- _ASSIGNMENT 1_
List the fields that the leader on science support names as sources of new knowledge.
- _ASSIGNMENT 2_
Rewrite the paragraph of the leader on science support that begins "On the evidence so far" as a short bulleted list that keeps its main facts.

- _TEXT BLOCK_
Leader: Science deserves greater support

十一月 7, 2003

The power of modern science is growing rapidly, and is set to accelerate with new knowledge from genetics, computing, nanotechnology and other fields. These developments improve lives and are vital to economic success, so the 114 scientists who wrote to the prime minister last week deserve a hearing if they find the climate for research in Britain too hostile (back page).

The new organisation behind the letter, Sense About Science, should follow up by broadening its appeal. The signatories are almost all biologists and most of them work in plant science. Their letter was prompted by the government's retreat from support for genetically modified crops - itself a consequence of the public's unease about their introduction. They are right to point to the media's poor understanding of science as a contributor to the ill-informed debate about the measles, mumps and rubella vaccination, but wrong to draw the same conclusions about medical retention of body parts. In this case, public alarm was prompted by errors made by scientists themselves.

Biologists are also wrong to think that public unease about science is new.

While plant breeders have led innocent lives away from the media glare, physicists have been exposed to hostility since the development of nuclear weapons. It is possible - as was the case with nuclear power - that not all the benefits promised by current developments in the life sciences will turn out as anticipated.

On the evidence so far, there is little credit for anyone involved in the GM tale. Scientists imagined that the public, and even the green movement, would support the technology because of its scope to increase yields and reduce the use of pesticides and herbicides. Better public engagement in advance would have saved much of the disillusionment scientists are now feeling. Politicians also failed to anticipate the public reaction - an error perhaps compounded by the enthusiasm of science minister Lord Sainsbury for GM - and the government is open to accusations of cowardice as a result. Retailers have seen that the fastest way to increase sales is by boasting that their shelves are free of GM products, and it is hard to argue against their logic.

In the long term, the UK needs to spend more on science and to ensure that it is a good base for research in other ways, for example by doing more to prevent illegal action against researchers. Governments can do only some of the things needed to make British research more confident and successful, and to ensure that top scientists want to come to the UK and stay here. But Sense About Science is entitled to demand that both their words and their deeds are more forceful.

- _EXTRACTED MATERIAL_
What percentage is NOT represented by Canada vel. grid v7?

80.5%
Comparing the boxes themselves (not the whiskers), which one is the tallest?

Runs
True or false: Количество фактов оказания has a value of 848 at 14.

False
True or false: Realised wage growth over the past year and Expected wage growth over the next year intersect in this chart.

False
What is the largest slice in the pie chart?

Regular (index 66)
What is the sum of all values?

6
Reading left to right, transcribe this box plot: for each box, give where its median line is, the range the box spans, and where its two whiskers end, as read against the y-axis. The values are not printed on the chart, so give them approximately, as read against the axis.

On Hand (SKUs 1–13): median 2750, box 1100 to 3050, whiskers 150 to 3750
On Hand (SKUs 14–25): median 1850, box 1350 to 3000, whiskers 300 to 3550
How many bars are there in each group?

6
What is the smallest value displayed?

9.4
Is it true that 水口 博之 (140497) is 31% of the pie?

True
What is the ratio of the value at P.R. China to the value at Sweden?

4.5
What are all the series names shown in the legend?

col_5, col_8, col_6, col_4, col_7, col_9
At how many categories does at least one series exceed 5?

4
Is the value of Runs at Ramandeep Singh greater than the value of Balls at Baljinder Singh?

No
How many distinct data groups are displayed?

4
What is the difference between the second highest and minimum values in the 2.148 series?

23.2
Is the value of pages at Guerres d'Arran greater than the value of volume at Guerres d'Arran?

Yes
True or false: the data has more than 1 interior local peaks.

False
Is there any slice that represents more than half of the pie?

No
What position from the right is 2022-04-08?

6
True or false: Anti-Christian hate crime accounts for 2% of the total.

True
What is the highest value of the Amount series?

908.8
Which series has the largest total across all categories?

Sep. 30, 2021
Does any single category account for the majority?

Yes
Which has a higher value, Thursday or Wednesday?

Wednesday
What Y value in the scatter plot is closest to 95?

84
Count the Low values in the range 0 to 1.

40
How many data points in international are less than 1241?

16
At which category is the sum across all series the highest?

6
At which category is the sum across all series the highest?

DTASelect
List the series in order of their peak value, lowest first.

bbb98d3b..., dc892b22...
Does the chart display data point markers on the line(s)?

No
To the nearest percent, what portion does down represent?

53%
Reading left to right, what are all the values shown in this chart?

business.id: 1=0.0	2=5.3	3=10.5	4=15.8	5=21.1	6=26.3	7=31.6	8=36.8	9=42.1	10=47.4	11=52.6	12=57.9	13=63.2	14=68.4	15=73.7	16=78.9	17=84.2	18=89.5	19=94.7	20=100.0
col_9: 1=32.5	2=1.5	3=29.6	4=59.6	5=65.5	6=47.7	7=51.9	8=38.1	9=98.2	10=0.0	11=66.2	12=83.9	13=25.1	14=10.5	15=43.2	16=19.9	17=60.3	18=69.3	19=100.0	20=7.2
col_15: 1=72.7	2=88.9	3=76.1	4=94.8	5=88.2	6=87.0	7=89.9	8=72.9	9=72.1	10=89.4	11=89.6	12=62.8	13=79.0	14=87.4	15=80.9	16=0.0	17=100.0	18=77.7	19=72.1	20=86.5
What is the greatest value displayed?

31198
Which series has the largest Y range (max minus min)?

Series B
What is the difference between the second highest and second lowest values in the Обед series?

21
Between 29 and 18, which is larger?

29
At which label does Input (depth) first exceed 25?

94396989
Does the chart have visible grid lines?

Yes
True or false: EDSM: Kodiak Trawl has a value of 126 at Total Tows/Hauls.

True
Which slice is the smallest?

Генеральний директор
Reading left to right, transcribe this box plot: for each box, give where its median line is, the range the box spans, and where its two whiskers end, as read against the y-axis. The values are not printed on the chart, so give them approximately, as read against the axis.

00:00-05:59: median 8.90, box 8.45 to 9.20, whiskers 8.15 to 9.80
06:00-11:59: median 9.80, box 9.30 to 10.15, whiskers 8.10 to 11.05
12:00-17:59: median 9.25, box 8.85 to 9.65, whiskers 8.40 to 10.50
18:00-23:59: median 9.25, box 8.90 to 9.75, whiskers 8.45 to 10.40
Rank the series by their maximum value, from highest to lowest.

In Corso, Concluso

- _WRITTEN SOLUTION 1_
- Genetics
- Computing
- Nanotechnology

- _WRITTEN SOLUTION 2_
- Little credit is due to anyone involved in the GM story so far.
- Scientists expected the public and the green movement to back GM because it could raise yields and cut pesticide and herbicide use. Better public engagement beforehand would have spared them much of their current disillusionment.
- Politicians also failed to foresee the public reaction, perhaps partly because science minister Lord Sainsbury was keen on GM. As a result, the government is open to charges of cowardice.
- Retailers found that advertising GM-free shelves is the fastest way to increase sales, and that logic is hard to argue against.